Test Your Knowledge Answers:
1) When an MDS is modified, Z0400 will be signed attesting to the accuracy of the updated item. If the Z0500 date and signature were not incorrect, those items would not be changed. The MDS had been completed and submitted successfully but now an error or errors have been identified. The modification form is completed, the MDS is opened to correct the items that were in error, and then the MDS is closed and transmitted. There is no reason to change the date in Z0500, just attest to the items corrected in Z0400. Information on MDS modifications and inactivations is located in Chapter 5 of the RAI User's Manual.
2) An OBRA discharge would not be completed for an LOA. An OBRA discharge is only completed when the discharge meets the MDS definition of a discharge.
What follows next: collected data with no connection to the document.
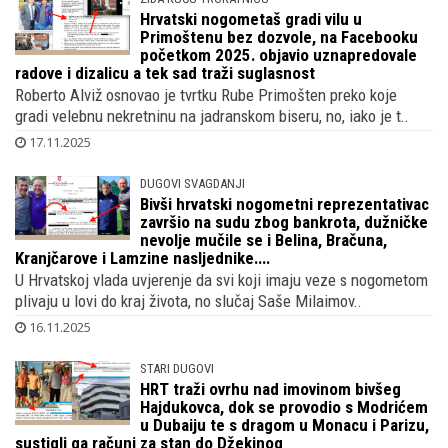
Hrvatski nogometaš gradi vilu u
Primoštenu bez dozvole, na Facebooku
početkom 2025. objavio uznapredovale
radove i dizalicu a tek sad traži suglasnost
Roberto Alviž osnovao je tvrtku Rube Primošten preko koje
gradi velebnu nekretninu na jadranskom biseru, no, iako je t..
17.11.2025
DUGOVI SVAGDANJI
Bivši hrvatski nogometni reprezentativac
završio na sudu zbog bankrota, dužničke
nevolje mučile se i Belina, Bračuna,
Kranjčarove i Lamzine nasljednike....
U Hrvatskoj vlada uvjerenje da svi koji imaju veze s nogometom
plivaju u lovi do kraj života, no slučaj Saše Milaimov..
16.11.2025
STARI DUGOVI
HRT traži ovrhu nad imovinom bivšeg
Hajdukovca, dok se provodio s Modrićem
u Dubaiju te s dragom u Monacu i Parizu,
sustigli ga računi za stan do Džekinog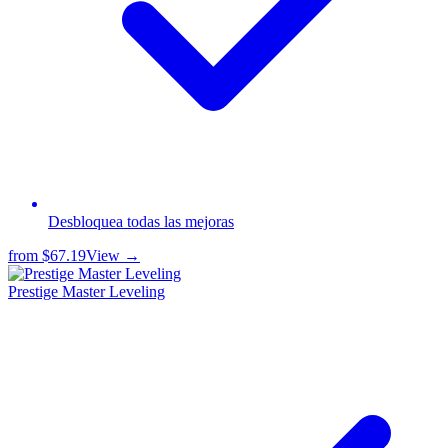
Desbloquea todas las mejoras
from
$67.19
View →
Prestige Master Leveling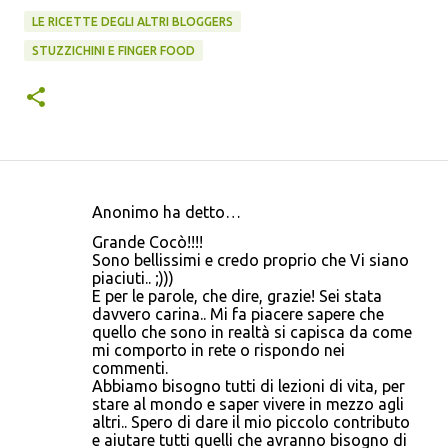
LE RICETTE DEGLI ALTRI BLOGGERS
STUZZICHINI E FINGER FOOD
Anonimo ha detto…
C
Grande Cocò!!!!
o
Sono bellissimi e credo proprio che Vi siano
piaciuti.. ;)))
m
E per le parole, che dire, grazie! Sei stata
m
davvero carina.. Mi fa piacere sapere che
quello che sono in realtà si capisca da come
e
mi comporto in rete o rispondo nei
n
commenti.
Abbiamo bisogno tutti di lezioni di vita, per
t
stare al mondo e saper vivere in mezzo agli
i
altri.. Spero di dare il mio piccolo contributo
e aiutare tutti quelli che avranno bisogno di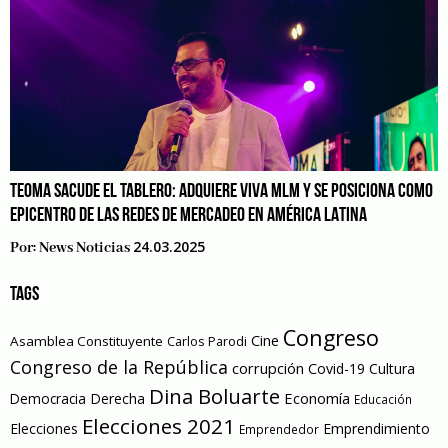
TEOMA SACUDE EL TABLERO: ADQUIERE VIVA MLM Y SE POSICIONA COMO
EPICENTRO DE LAS REDES DE MERCADEO EN AMÉRICA LATINA
24.03.2025
Por:
News Noticias
TAGS
Congreso
Cine
Asamblea Constituyente
Carlos Parodi
Congreso de la República
corrupción
Covid-19
Cultura
Dina Boluarte
Economía
Democracia
Derecha
Educación
Elecciones 2021
Elecciones
Emprendimiento
Emprendedor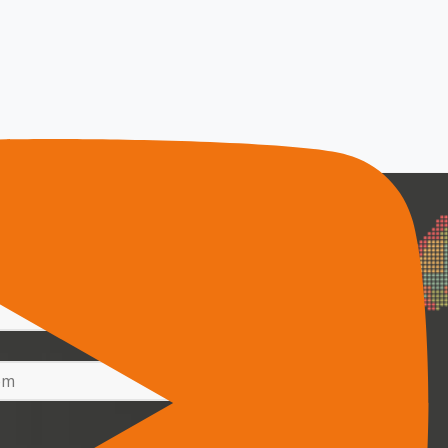
wsletter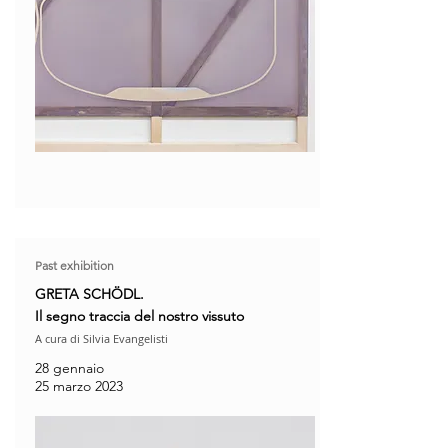
Past exhibition
GRETA SCHÖDL.
Il segno traccia del nostro vissuto
A cura di Silvia Evangelisti
28 gennaio
25 marzo 2023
Refer to the RAI User's Manual, Chapter 2, page 2-11:
Discharge refers to the date a resident leaves the facility or the date the resident's Medicare Part A stay ends but the resident remains in the facility. A day begins at 12:00 a.m. and ends at 11:59 p.m. Regardless of whether discharge occurs at 12:00 a.m. or 11:59 p.m., this date is considered the actual date of discharge. There are three types of discharges: two are OBRA required-return anticipated and return not anticipated; the third is Medicare required-Part A PPS Discharge. A Discharge assessment is required with all three types of discharges. Section 2.6 provides detailed instructions regarding return anticipated and return not anticipated types, and Section 2.8 provides detailed instructions regarding the Part A PPS Discharge type. Any of the following situations warrant a Discharge assessment, regardless of facility policies regarding opening and closing clinical records and bed holds:
• Resident is discharged from the facility to a private residence (as opposed to going on an LOA);
• Resident is admitted to a hospital or other care setting (regardless of whether the nursing home discharges or formally closes the record);
• Resident has a hospital observation stay greater than 24 hours, regardless of whether the hospital admits the resident.
• Resident is transferred from a Medicare- and/or Medicaid-certified bed to a non-certified bed.
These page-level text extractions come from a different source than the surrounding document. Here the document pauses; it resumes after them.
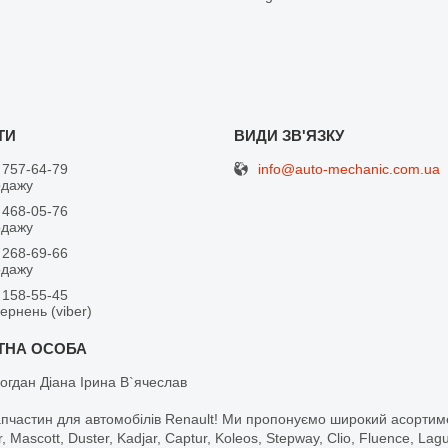
info@auto-mechanic.com.ua
 757-64-79
одажу
 468-05-76
одажу
 268-69-66
одажу
 158-55-45
вернень (viber)
огдан Діана Ірина В`ячеслав
апчастин для автомобілів Renault! Ми пропонуємо широкий асортим
r, Mascott, Duster, Kadjar, Captur, Koleos, Stepway, Clio, Fluence, La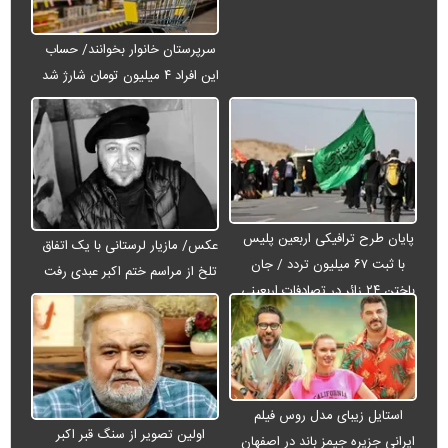
سرپرستان خانوار بخوانند/ حساب
این افراد ۴ میلیون تومان شارژ شد
پایان طرح ترافیکی اربعین پلیس
عکس/ مازیار لرستانی با یک اتفاق
با ثبت ۶۷ میلیون تردد / جان
تلخ از مراسم ختم اکبر عبدی رفت
باختن ۲۴ زائر در تصادفات اربعینی
استایل زیبای مدل روس فیلم
اولین تصویر از سنگ قبر اکبر
ایرانی جزیره جیمز باند در اصفهان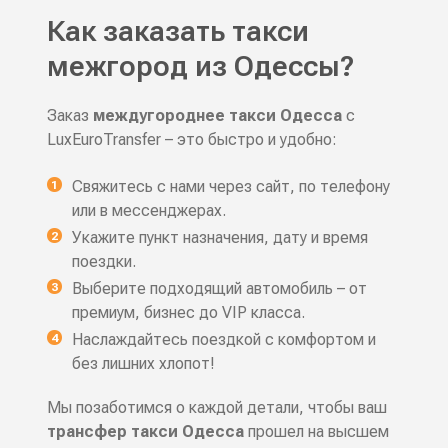
Как заказать такси
межгород из Одессы?
Заказ
междугороднее такси Одесса
с
LuxEuroTransfer – это быстро и удобно:
Свяжитесь с нами через сайт, по телефону
или в мессенджерах.
Укажите пункт назначения, дату и время
поездки.
Выберите подходящий автомобиль – от
премиум, бизнес до VIP класса.
Наслаждайтесь поездкой с комфортом и
без лишних хлопот!
Мы позаботимся о каждой детали, чтобы ваш
трансфер такси Одесса
прошел на высшем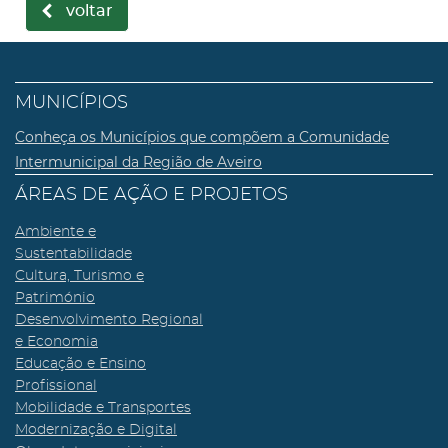
voltar
MUNICÍPIOS
Conheça os Municípios que compõem a Comunidade
Intermunicipal da Região de Aveiro
ÁREAS DE AÇÃO E PROJETOS
Ambiente e
Sustentabilidade
Cultura, Turismo e
Património
Desenvolvimento Regional
e Economia
Educação e Ensino
Profissional
Mobilidade e Transportes
Modernização e Digital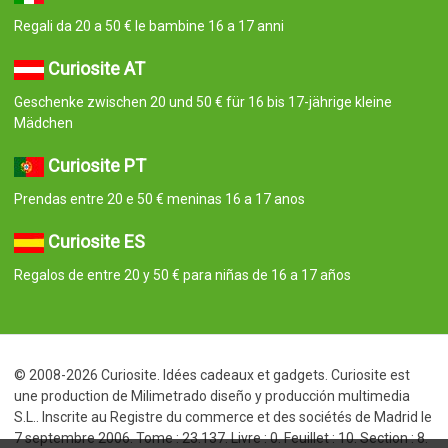
Regali da 20 a 50 € le bambine 16 a 17 anni
Curiosite AT
Geschenke zwischen 20 und 50 € für 16 bis 17-jährige kleine
Mädchen
Curiosite PT
Prendas entre 20 e 50 € meninas 16 a 17 anos
Curiosite ES
Regalos de entre 20 y 50 € para niñas de 16 a 17 años
© 2008-2026 Curiosite. Idées cadeaux et gadgets. Curiosite est
une production de Milimetrado diseño y producción multimedia
S.L.. Inscrite au Registre du commerce et des sociétés de Madrid le
7 septembre 2006. Tome : 23.137. Livre : 0. Feuillet : 10. Section : 8.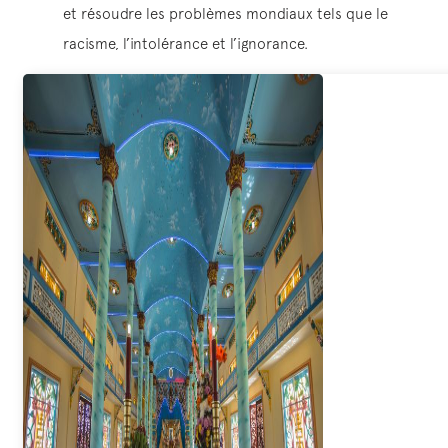
et résoudre les problèmes mondiaux tels que le
racisme, l’intolérance et l’ignorance.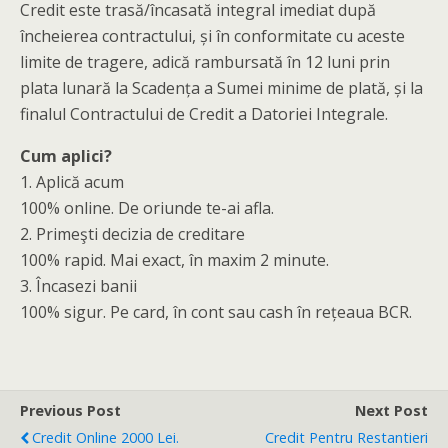
Credit este trasă/încasată integral imediat după
încheierea contractului, și în conformitate cu aceste
limite de tragere, adică rambursată în 12 luni prin
plata lunară la Scadența a Sumei minime de plată, și la
finalul Contractului de Credit a Datoriei Integrale.
Cum aplici?
1. Aplică acum
100% online. De oriunde te-ai afla.
2. Primeşti decizia de creditare
100% rapid. Mai exact, în maxim 2 minute.
3. Încasezi banii
100% sigur. Pe card, în cont sau cash în rețeaua BCR.
Previous Post
Next Post
Credit Online 2000 Lei.
Credit Pentru Restantieri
• Resident's Medicare Part A stay ends, but the resident remains in the facility.
3) You should consider "How is the resident affected by the device? Are they restrained from moving or accessing their body?" If so, they have been restrained regardless of intent.
4) An unstageable PU must be staged once the numerical stage has been determined. If the PU presented as a Stage 3 upon admission (after returning from the hospital), it should be coded as a Stage 3.
5) CMS Quality Support replied saying "The two Transfer of Health measures will be added to the SNF QRP Resident-Level Reports on 10/01/2024, we collect a year of data, and the initial reporting will be available 10/01/2023 - 09/30/2024."
6) Any behaviors that occurred during the 7-day look-back from the ARD should be coded on the MDS.
7) When a resident discharges or passes away, this does not remove them from the QM calculation. This resident will be triggered until their death date (the date which ended the episode of care) is no longer in the 3-month target period for the long-stay record selection. This is because the long-stay look-back scan includes all episodes of care within the 3-month target period even though the ARD of the qualifying assessment that captured catheter use was in Jan. 2024. The MDS 3.0 Quality Measure User’s Manual explains “The target assessment need not have a target date within the target period, but it must occur within 120 days of the end of the resident’s episode (either the last discharge in the target period or the end of the target period if the episode is ongoing.)”
8) It would be recommended to have a consistent policy with a legitimate clinical rationale for determining which PHQ to use.
You may wish to avoid using a PHQ completed by external providers who are not supervised or trained by you and are not subject to the RAI Manual User’s Manual instructions (and likely will never read it or have read it.) They may be using and adapting the PHQ for different purposes that are inconsistent with your needs.
9) The RAI User's Manual says to use the name as spelled on the Medicare Card or other government document. Since the resident has Medicare, he would be in the Common Working File/HETS system. Someone from the facility should call to have the information pulled from the HETs system. That information would then be used for MDS and billing purposes. The care plan can state that he prefers to be called Jimmy, but the MDS must match what is in the federal database as his name and other identifiers.